In the listing below, how many lines include "Искитимцемент"? Give the number and no other text.
<<<<
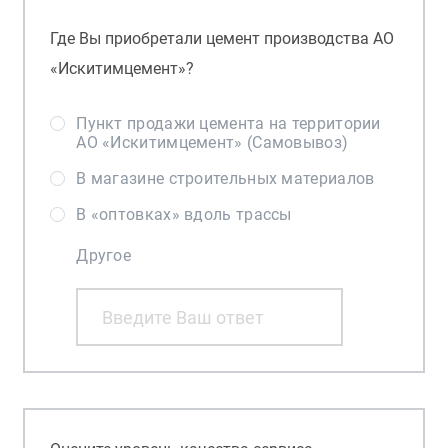
Где Вы приобретали цемент производства АО
«Искитимцемент»?
Пункт продажи цемента на территории
АО «Искитимцемент» (Самовывоз)
В магазине строительных материалов
В «оптовках» вдоль трассы
Другое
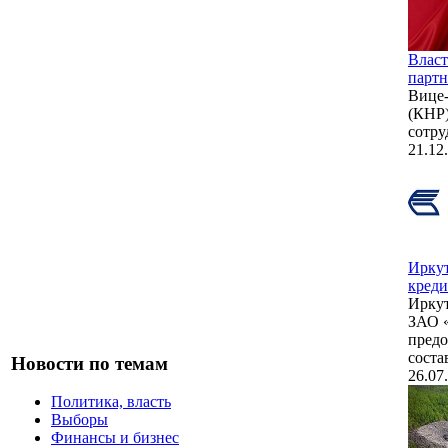
Власт
партн
Вице-
(КНР)
сотру
21.12
Иркут
кред
Иркут
ЗАО «
предо
соста
Новости по темам
26.07
Политика, власть
Выборы
Финансы и бизнес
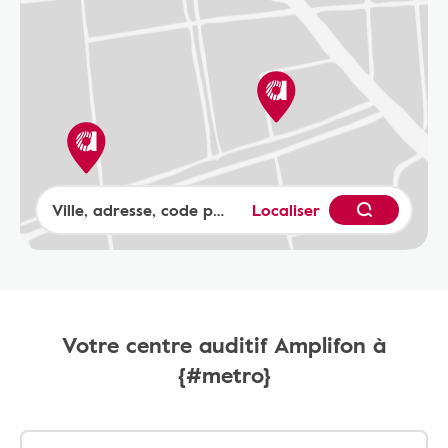
Localiser
Votre centre auditif Amplifon à
{#metro}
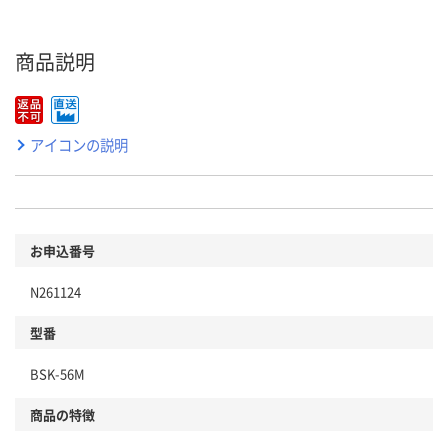
商品説明
アイコンの説明
お申込番号
N261124
型番
BSK-56M
商品の特徴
>>>>
REPLY TO THE EXERCISE ->
2